Никита много (особенно в детстве) слышал про загадочных медведок, но никогда их не видел. По рассказам они не просто сидели в сырой тьме, а еще и (когда кто-то на них покушался) оскверняли воздух вонючей черной аэрозолью, какой следовало остерегаться. Никита подумал, что должно быть эта аэрозоль производилась из переработанных (компост) знаний о будущем, пропавших втуне, но не озвученных всуе.

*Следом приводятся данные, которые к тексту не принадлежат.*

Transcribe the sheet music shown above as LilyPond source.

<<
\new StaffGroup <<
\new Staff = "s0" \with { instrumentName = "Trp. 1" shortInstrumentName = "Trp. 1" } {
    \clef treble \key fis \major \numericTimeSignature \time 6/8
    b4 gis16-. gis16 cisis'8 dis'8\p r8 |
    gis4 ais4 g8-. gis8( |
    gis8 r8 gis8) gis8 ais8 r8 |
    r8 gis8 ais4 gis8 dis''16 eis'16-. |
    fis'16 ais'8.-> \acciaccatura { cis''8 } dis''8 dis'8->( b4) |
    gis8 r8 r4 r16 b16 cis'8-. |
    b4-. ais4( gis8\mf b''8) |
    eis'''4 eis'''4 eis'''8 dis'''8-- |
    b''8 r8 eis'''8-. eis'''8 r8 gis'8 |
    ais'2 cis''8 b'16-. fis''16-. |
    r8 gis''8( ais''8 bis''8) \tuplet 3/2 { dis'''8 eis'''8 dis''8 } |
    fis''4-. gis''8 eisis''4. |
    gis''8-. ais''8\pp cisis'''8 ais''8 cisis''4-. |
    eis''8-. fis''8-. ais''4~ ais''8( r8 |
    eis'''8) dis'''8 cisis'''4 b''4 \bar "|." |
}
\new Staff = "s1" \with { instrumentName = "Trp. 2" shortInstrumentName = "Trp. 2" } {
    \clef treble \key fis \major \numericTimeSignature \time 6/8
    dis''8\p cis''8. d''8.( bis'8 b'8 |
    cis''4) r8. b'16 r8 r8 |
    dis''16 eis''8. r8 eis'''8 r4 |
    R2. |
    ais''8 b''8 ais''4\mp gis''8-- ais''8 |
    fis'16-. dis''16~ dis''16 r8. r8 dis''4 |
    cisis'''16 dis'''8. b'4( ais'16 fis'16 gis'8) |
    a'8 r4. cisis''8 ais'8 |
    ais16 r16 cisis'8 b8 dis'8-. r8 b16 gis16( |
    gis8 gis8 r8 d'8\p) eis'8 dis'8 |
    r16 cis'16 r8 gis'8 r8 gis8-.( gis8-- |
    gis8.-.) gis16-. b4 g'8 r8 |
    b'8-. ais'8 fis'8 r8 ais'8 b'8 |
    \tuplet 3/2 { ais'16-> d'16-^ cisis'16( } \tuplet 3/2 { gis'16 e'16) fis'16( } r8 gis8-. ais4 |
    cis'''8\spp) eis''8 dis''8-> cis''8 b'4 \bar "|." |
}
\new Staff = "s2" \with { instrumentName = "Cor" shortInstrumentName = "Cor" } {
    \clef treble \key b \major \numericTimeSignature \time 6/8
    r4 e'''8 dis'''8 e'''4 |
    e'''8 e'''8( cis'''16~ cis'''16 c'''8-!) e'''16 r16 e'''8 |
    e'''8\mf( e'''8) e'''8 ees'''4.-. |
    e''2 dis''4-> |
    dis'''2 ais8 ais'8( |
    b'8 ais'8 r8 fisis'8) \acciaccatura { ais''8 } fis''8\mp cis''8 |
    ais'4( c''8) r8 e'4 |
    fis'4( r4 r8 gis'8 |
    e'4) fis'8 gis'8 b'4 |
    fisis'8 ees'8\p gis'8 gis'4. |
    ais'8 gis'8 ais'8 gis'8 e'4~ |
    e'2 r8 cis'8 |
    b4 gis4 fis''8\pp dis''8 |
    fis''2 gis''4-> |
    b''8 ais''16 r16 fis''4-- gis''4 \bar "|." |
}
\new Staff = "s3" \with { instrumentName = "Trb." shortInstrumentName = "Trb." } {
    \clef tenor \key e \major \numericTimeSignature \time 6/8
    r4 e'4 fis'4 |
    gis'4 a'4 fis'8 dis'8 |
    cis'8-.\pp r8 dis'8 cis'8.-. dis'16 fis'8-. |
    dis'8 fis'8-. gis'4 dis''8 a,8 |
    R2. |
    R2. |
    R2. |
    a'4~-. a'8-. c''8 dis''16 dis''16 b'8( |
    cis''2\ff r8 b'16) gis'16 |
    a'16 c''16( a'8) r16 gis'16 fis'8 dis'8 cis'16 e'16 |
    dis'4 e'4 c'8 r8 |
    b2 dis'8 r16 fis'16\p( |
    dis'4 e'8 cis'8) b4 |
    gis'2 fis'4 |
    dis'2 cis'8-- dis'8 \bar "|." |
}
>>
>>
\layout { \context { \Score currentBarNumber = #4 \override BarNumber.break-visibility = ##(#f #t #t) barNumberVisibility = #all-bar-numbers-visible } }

…Все эти (ни о чем) мысли посетили Никиту Ивановича на автовокзале «Na Florency».
Из всех способов перемещения в пространстве он (да и не только он) предпочитал автобусы, как наиболее демократичный и наименее подверженный контролю. Причем (когда-то его научил Савва) билет следовало брать загодя, садиться же не на станции отправления, а на первой, второй, а еще лучше третьей остановке. Единственным неудобством было то, что приходилось с боем освобождать собственное место. Зачастую для занявшего не свое место человека расстаться с ним было все равно что расстаться с жизнью. Но, как правило, рано или поздно эта проблема решалась.
Вообще-то, народ уже не сильно боялся паспортного, таможенного, пограничного, экологического, медицинского и т. д. контроля, поскольку в нем отсутствовало то, что наполняло процедуру античным (божественным) ужасом, а именно, неизбежность и неотвратимость. Данный ужас базировался на том, что структуры, осуществлявшие контроль, были изначально сильнее не столько отдельного человека, который (в момент проверки) фактически не существовал (а если и существовал, то только для того, чтобы быть наказанным), а всего проверяемого (и не проверяемого) в данный момент человеческого сообщества.